Then along came the justices of the state's Supreme Judicial Court, who called the whole thing off in May. They ruled that term limits violated the state constitution, prompting what the populist activist Barbara Anderson called a "huge sigh of relief on the part of the average clod in the legislature."

But even after term limits were killed, plenty of folks on (and off) Beacon Hill had designs on one of local politics' grand prizes: Joe Kennedy's Eighth District congressional seat. Because the historic seat so rarely opens up, just about every pol with a local base began revving the campaign engines in anticipation of Kennedy's exit for the governor's race. When striking UPS workers picketed the company's facility in Watertown -- which makes up a major chunk of the Eighth District -- a parade of would-be candidates for the seat turned out to show solidarity with the workers.

Perhaps in some other year, we'd now be gearing up for a thrilling congressional race featuring the best political talent in the Boston area. But not in 1997. Kennedy, as you know, is staying put (although some say he may soon retire). And all those erstwhile contenders for his seat have ricocheted in new directions. State senator Warren Tolman is running instead for lieutenant governor. Senate president Tom Birmingham is clamping down on the Senate. And Dianne Wilkerson, whose supporters looked forward to her audition for the political big time, was instead busted for tax evasion this fall.

The ambitions of second-tier state politicians may not have caught much of the public's attention. The death penalty, on the other hand, became the single issue for which most average citizens will remember the legislature in 1997 -- and they will remember that place as one of gripping drama and stunning turnabout.

Making the death penalty double-take doubly bizarre was its connection to that most shocking of all 1997 switcheroo stories, the Louise Woodward trial.

The legislature had come to the brink of passing death penalty legislation after a series of horrifying local murders -- including that of 10-year-old Little Leaguer Jeffrey Curley -- that were demagogued to their full potential by Paul Cellucci and friends.

But then the British au pair was slapped with a life sentence that most people found cruel -- and her wrenching sobs were captured for sympathetic TV viewers worldwide. With the House preparing to etch capital punishment into law on November 6, John Slattery took the floor to say he was switching his vote, which locked the House in a tie and killed the bill. Slattery cited the Woodward verdict as a key factor in his decision. "We don't always get the right guy in the criminal justice system," he said, adding: "The timing of the case is ironic." But it wasn't, of course. It was just 1997.

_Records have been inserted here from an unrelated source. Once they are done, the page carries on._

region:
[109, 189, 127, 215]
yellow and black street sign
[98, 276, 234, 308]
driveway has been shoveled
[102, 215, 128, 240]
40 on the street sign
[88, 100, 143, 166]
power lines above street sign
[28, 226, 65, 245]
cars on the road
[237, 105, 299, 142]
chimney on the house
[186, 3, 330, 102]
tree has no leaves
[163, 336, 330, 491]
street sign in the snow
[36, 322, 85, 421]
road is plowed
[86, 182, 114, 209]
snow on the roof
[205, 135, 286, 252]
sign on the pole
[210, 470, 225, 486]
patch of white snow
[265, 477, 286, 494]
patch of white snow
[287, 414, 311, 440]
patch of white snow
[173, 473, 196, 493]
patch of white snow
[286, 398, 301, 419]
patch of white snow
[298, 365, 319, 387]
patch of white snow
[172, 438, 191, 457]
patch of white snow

So it was par for the course when, just five days after Slattery's switch -- which earned him death threats and the label "Judas Slattery" from talk-radio host Howie Carr -- Judge Hiller Zobel threw out the Woodward verdict and let her walk.

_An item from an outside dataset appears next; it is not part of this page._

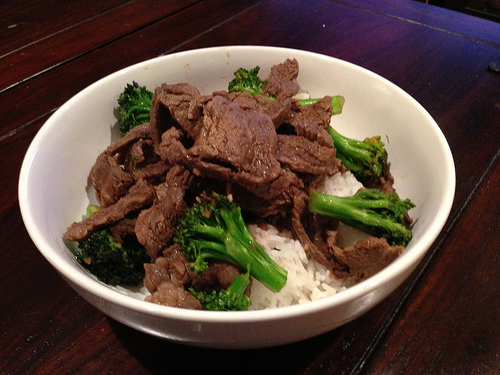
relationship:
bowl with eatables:
[16, 45, 457, 350] [61, 57, 413, 310]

If the death penalty was the year's signature reversal, the New England Patriots' quest for a suitable stadium was its longest-running drama. In January, Patriots owner Robert Kraft was set on South Boston; in February, he was chased away. When Kraft tried to lean on the state for help, House Speaker Tom Finneran called him a "whining" millionaire, and soon Kraft was negotiating with Rhode Island, which in September appeared willing to build him a shiny new stadium.

And so we braced for the Providence Patriots. But not this year. Rhode Island had a last-minute attack of common sense, and the deal fell through. Suddenly Kraft was crawling back to the legislature, asking for $50 million to help fix up Foxboro stadium. And that still wasn't the end of it. Initially, no deal could be reached; then an eleventh-hour agreement came through in November. Now Finneran is blasting Kraft again, and everything's back to square one.

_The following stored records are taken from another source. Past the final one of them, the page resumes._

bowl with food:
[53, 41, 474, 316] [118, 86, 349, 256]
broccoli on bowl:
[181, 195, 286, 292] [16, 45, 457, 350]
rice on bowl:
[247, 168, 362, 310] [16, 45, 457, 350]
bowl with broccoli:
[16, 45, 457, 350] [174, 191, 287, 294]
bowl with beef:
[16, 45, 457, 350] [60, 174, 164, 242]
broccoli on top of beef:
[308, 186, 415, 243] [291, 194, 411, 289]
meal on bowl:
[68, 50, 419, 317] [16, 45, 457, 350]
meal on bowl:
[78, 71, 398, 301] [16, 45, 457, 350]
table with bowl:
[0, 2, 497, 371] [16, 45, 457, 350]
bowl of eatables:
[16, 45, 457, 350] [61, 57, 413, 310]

Even an issue as seemingly mundane as a change in the telephone area codes blew up into "chaos and controversy," as a frustrated Paul Cellucci put it in August. The state's public utility agency had long planned to create two new area codes -- 781 and 978 -- that would have left 128 towns in the 508 and 617 areas with new phone numbers. But pandering legislators carved out exemptions for 12 towns, including Watertown, Arlington, and Revere. Cellucci, trying to please voters in those towns, said he'd allow their reprieve. He and the intervening legislators were local heroes, all.

Ah, but not so fast! State regulators warned against "area-code chaos." The 617 area would run out of phone numbers by May 1998, they said, and businesses had already spent millions of dollars changing their stationery and advertising. Cellucci whiplashed against the bill, and the towns were dragged screaming into the area-code future (although Belmont and Watertown managed to cling to 617). It had all happened in about a week, and it was a bad one for Cellucci. Not only did he look confused, but he made enemies, too. As one state rep put it: "If Cellucci comes to Revere looking for votes, he'd better dial 911."

Admittedly, history resists tidy, all-encompassing classifications. There were exceptions to the binary, back-and-forth rule last year. The steadiest constant was the state's economy, which is no longer "on the rebound" but is now generating revenue, profits, and jobs at a miraculous pace.

The economy also brought goodwill for incumbent pols, none of whom profited more than Boston mayor Tom Menino. In November, Menino sauntered to an unopposed reelection -- the first of this city's storied Hizzoners ever to do so.

Likewise, it was fairly smooth going on Beacon Hill for House Speaker Finneran. Yes, Finneran had to grapple with blowups like the death penalty and the stadium, and with criticism for his heavy-handed tactics and the pay raises he arranged for his allies. But mostly, Finneran made the legislative trains run on time. He easily consolidated his power in the House, even if that meant smothering debate and dissent. With Birmingham distracted for much of the year by a possible run for Congress, and with Cellucci still finding his footing, Finneran has established himself as the King of the Hill.

The state Republican Party also was consistent all year: consistently chaotic. Party officials feuded over their allegiances in the governor's race (and in the Weld nomination fight), and internal bickering led to the ouster of the state party's executive director in September. After vowing to rebuild the party's farm team, GOP chairman Jean Inman has had an embarrassingly hard time recruiting candidates. True, state Democrats also endured their share of infighting -- most notably over whether to embrace or undermine Scott Harshbarger's candidacy. But apart from Paul Cellucci's moment in the sun, the state GOP had little to cheer about in 1997.

Yes, it was good fun, 1997. But was it just a wild, drunken fling, or did it all have some deeper significance?

The fireworks did tend to obscure some issues with a real impact on the little guy. The legislature coughed up several bills affecting daily life in Massachusetts. One deregulated the electric-utility industry, which should lower power rates by 10 or 15 percent (not nearly enough, some said). Another expanded the fledgling charter-school program. The working poor got a break with $29 million in earned income tax credits. And for better or worse, a jumbo new South Boston convention center was finally approved last month.

And there's no doubt that the shock waves of 1997 will ripple forcefully into next November's state elections. The election is in 1998, but the field for the governor's race is already set -- a field whose political center of gravity veered to the right when Joe Kennedy dropped out. Eighty legislators on Beacon Hill are nervously wondering how important the death penalty will be when their constituents decide whether to send them back to Beacon Hill. And the Patriots have to wind up somewhere.

Some people reviewing the year might be tempted to indulge in a few predictions for the one ahead. But only those people who haven't learned a thing from the past 12 months.